EXCERPTED PASSAGE:
Islamic banking and finance is a rapidly expanding industry that seeks to harmonize modern business practices and traditional religious norms. Classical sharia prohibits riba, the charging of interest. It also condemns excessive profits and requires Muslims to invest only in ventures that are consistent with Islamic principles; for example, investing in a brewery or casino is forbidden. The Islamic finance industry, with estimated assets of $200 billion to $300 billion, represents a small chunk of the global marketplace, but is “already playing a significant role in the financial systems in the Middle East,” said John B. Taylor, U.S. under secretary of the Treasury, in a 2004 address. Some Muslim countries, including Malaysia, are making an effort to issue national bonds that comply with sharia principles. And in 2002, eight Muslim countries–Malaysia, Indonesia, Iran, Saudi Arabia, Pakistan, Sudan, Bahrain, and Kuwait–launched a new organization, the Services Board Islamic Financial, to set common standards for Islamic banking. ”

PROBLEM DESCRIPTION: How would you render this sentence from the passage on Islamic banking in Spanish: "Classical sharia prohibits riba, the charging of interest."? The saved entries are separate material with no connection to the passage on Islamic banking.

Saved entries
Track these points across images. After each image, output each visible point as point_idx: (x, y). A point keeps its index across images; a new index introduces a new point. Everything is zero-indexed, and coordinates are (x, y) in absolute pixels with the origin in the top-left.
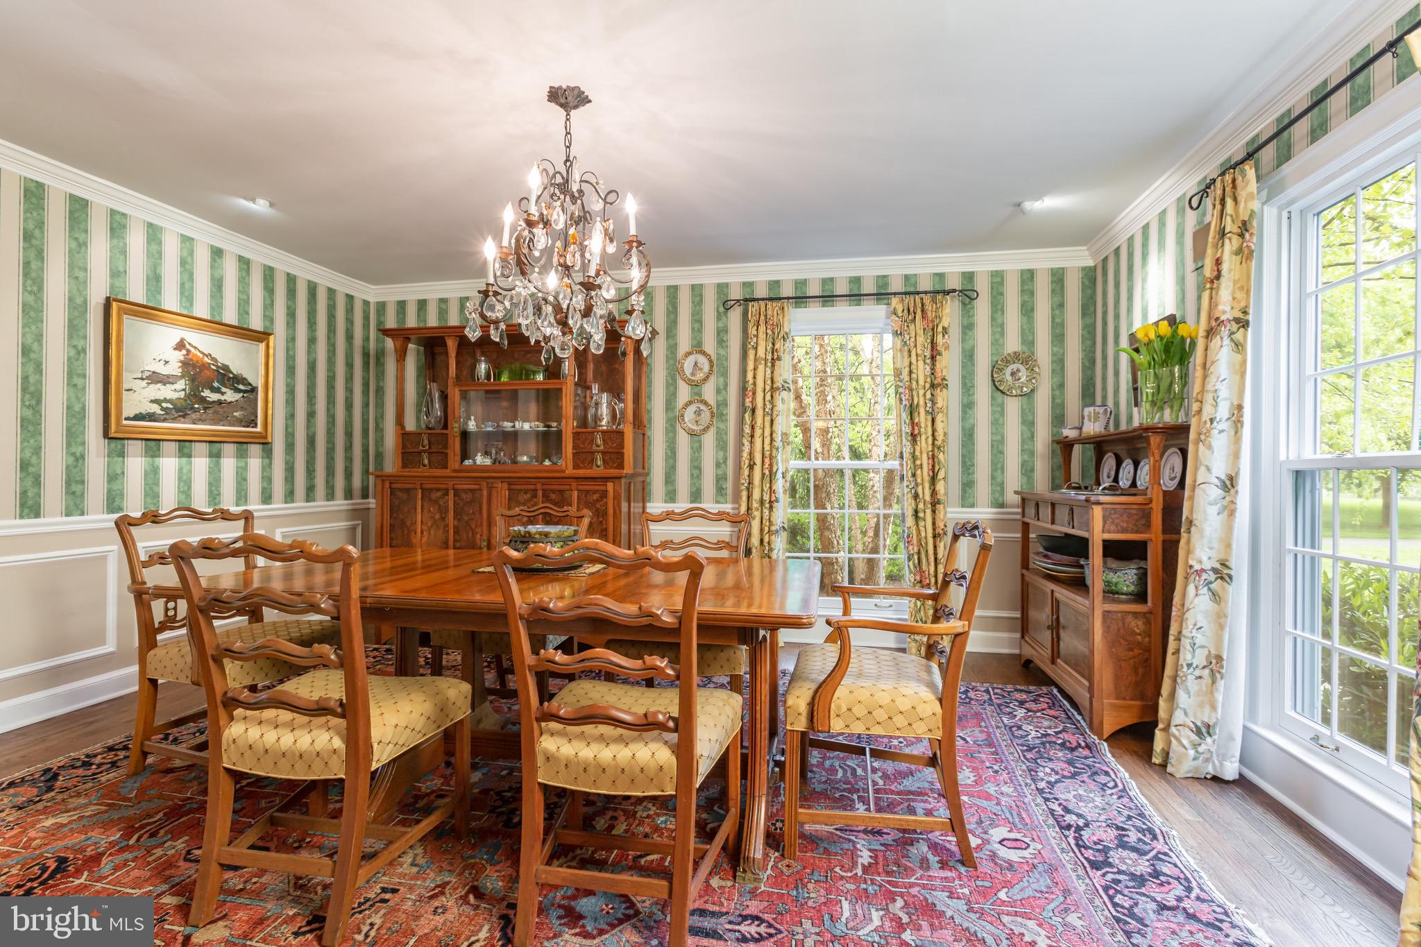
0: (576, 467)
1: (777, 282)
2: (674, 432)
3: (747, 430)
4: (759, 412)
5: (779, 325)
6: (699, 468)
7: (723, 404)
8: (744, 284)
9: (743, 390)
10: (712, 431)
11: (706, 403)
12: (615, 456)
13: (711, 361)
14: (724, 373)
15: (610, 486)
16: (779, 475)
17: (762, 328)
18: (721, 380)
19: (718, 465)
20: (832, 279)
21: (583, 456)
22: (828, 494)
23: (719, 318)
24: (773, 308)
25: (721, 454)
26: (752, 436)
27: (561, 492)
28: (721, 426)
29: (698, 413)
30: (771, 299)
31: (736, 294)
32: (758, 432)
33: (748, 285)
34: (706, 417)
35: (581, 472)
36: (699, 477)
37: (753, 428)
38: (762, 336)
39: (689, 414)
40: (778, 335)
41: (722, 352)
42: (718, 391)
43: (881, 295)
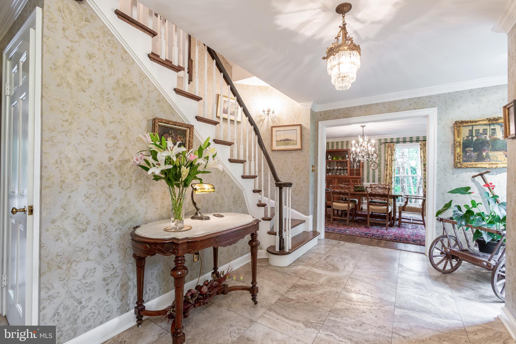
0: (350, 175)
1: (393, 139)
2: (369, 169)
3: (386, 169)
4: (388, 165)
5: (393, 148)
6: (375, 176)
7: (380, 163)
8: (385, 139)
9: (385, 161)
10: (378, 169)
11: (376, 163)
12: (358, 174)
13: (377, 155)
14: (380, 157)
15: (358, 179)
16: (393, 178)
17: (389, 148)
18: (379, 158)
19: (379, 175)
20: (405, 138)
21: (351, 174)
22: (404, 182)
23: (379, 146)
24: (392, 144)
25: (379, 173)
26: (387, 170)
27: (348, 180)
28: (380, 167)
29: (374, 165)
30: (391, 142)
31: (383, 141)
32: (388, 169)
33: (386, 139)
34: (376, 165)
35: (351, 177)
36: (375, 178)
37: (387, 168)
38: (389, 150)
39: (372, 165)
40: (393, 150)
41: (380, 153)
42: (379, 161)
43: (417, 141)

...

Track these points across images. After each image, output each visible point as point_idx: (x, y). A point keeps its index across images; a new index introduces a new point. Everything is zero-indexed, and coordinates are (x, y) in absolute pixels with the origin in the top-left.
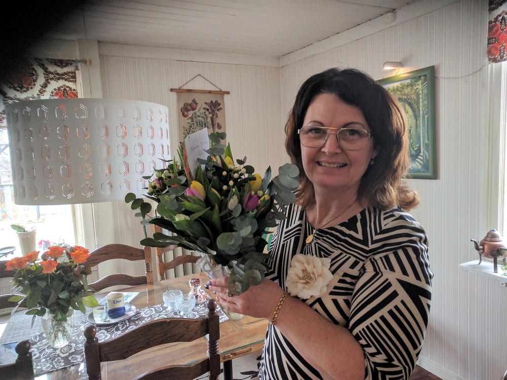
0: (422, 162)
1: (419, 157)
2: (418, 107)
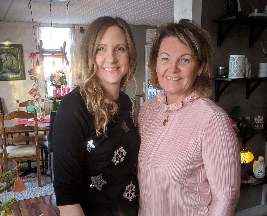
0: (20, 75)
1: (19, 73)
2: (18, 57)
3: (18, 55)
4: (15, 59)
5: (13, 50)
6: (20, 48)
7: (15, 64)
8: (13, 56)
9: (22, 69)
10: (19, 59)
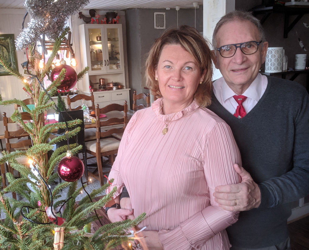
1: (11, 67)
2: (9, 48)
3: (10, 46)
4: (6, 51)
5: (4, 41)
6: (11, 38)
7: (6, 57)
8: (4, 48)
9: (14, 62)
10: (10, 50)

REPLY TO THE TASK: La sharía clásica prohíbe la riba, el cobro de intereses.